Just how to pay for the Twin Tunnels is also an interesting subject. It appears that as long as Governor Brown and allies don’t try to pay for the Bay Delta Conservation Plan (BDCP) with general obligation bonds, the matter doesn’t require a popular vote. They have no intention of risking a “no” vote, as happened to them in the 1980s concerning the peripheral canal. But then, just how do you pay? Two water agencies hoping to tap into BDCP water, the Santa Clara Valley Water District and the Zone 7 Water Agency of Alameda County appear to have been caught tapping into property tax revenue. Records released under the California Public Records Act appear to show the water agencies have been using property tax funds to pay for Twin Tunnels planning costs.
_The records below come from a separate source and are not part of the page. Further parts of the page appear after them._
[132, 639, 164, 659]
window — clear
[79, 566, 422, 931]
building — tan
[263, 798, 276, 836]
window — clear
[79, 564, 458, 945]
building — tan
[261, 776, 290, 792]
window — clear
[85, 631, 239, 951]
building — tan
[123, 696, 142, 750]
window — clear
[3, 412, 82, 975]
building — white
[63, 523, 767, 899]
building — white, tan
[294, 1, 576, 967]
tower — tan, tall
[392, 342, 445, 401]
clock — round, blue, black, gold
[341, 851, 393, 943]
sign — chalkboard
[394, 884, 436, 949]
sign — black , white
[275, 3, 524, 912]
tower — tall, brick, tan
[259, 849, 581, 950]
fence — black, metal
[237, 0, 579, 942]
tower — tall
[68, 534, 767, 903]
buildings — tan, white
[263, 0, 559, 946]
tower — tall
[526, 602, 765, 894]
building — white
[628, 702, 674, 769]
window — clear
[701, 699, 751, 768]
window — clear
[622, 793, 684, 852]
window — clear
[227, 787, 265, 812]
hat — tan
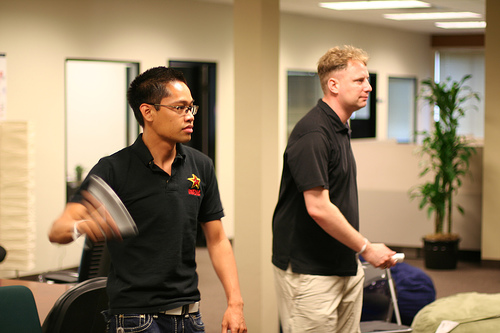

The BDCP, now operating as the California Water Fix, was supposed to be funded by fees assessed on water users benefitting from the project. Opponents, such as Restore the Delta, claim that funds used to work on the Twin Tunnels project were deeply buried in the property taxes, rather than taken from water users fees. Taking property tax revenue in this manner is a violation of Proposition 13. Per Prop 13, spending property taxes for such a project requires a 2/3 general election “yes” vote. The Howard Jarvis Taxpayers Association has indicated that the offending government agencies could face lawsuits over the issue.
As PacifiCorp and the many government agencies involved in the ongoing water wars announce new data or progress, we’ll try to keep everyone informed.